(Supplied entries Opens)
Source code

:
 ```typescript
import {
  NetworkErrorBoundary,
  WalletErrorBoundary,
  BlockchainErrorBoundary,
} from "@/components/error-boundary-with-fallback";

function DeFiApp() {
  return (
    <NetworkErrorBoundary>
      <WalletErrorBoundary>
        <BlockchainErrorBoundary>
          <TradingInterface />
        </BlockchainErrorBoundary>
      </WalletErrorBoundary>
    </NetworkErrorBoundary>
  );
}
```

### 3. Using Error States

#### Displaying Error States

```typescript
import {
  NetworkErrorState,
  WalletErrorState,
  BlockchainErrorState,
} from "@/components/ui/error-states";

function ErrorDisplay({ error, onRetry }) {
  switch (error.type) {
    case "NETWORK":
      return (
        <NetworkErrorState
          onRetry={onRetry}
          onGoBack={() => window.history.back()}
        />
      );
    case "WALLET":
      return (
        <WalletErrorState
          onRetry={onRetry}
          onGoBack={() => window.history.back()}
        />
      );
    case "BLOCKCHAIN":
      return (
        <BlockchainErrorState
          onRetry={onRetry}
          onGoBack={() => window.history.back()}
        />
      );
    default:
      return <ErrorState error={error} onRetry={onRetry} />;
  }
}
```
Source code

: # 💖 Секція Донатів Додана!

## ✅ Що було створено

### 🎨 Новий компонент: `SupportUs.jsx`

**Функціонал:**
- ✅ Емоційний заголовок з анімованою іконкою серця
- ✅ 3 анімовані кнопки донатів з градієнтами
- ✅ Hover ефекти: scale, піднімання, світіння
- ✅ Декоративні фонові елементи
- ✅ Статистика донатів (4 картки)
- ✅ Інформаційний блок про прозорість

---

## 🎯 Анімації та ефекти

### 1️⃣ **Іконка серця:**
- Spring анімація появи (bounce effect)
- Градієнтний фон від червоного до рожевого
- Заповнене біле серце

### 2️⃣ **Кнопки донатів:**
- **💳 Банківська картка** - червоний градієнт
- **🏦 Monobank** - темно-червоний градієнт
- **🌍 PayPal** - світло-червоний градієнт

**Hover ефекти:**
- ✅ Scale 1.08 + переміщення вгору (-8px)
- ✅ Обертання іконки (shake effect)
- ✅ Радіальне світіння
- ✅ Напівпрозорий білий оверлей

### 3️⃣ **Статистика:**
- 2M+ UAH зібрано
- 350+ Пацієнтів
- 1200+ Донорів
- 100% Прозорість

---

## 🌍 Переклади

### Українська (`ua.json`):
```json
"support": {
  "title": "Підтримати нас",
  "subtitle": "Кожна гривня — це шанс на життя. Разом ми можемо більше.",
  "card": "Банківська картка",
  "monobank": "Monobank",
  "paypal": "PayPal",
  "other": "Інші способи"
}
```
(Supplied entries Closes)
_What the exercise asks_
Scan the entries above for the string "BlockchainErrorState" and copy each line that contains it.

_Solution for this task_
  BlockchainErrorState,
        <BlockchainErrorState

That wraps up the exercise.